# Vox Pathfinder 15r Guitar Amp 50$



## vadsy (Dec 2, 2010)

is this one of those little sleeper, sought after amps? I'm not super familiar with the Vox lineup

Vox Pathfinder 15r Guitar Amp | Amps & Pedals | Edmonton | Kijiji


----------



## jimmythegeek (Apr 17, 2012)

It's a solid state practice amp. Still a pretty good deal gor $50.


----------



## vadsy (Dec 2, 2010)

I knew it was solid state but I remember reading at some point that one or two of these were the hot dog. Either way for 50 I'd normally go for it, especially with reverb and trem


----------



## weener (Apr 9, 2009)

These are great amps and sound fantastic through a Marshall cab . I stupidily sold mine . If that were local I would be all over it .


----------



## Lincoln (Jun 2, 2008)

A lot of the Vox solid state stuff had a 12AX7 tube in the preamp stage. They were alright.


----------



## Lincoln (Jun 2, 2008)

for $50 I'd buy it just for the cabinet and build an AC10 inside it.


----------



## vadsy (Dec 2, 2010)

Lincoln said:


> for $50 I'd buy it just for the cabinet and build an AC10 inside it.

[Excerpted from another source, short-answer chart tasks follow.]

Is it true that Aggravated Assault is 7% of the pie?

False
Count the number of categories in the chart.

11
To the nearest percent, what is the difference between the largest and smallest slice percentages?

Is it the ac10 everyone liked?


----------



## Roryfan (Apr 19, 2010)

These are surprisingly not dog shit for a solid state amp. Can’t go wrong at $50


----------



## Lincoln (Jun 2, 2008)

vadsy said:


> Is it the ac10 everyone liked?


The AC10 is already a full on tube amp, little brother of the AC15 & AC30. They made some pretty good solid state amps, I can't remember the name of the series. VT??


----------



## torndownunit (May 14, 2006)

vadsy said:


> I knew it was solid state but I remember reading at some point that one or two of these were the hot dog. Either way for 50 I'd normally go for it, especially with reverb and trem


It is the one people talk about. These are an older model. I had one, and they are indeed really nice sounding. Not good for solid state, just good in general. The reverb and trem sound great on them. For $50 it's a good deal IMO. These are more highly regarded than the current pathfinders, and are not the one of the Vox hybrids (VT). 

I think the newer MV Micro heads probably sound better, but they aren't a $5o combo.

I sold mine during a move one time when I had to unload some gear. If I saw one for $50 again near me, I'd definitely get it without hesitation. All I ever see is pathfinder 10's which are nowhere near as good.


----------



## mrmatt1972 (Apr 3, 2008)

These are excellent amps, great grab and go and small gig amps, record well, have a speaker out you can use any cab you have. 

Regret selling mine ages ago.


----------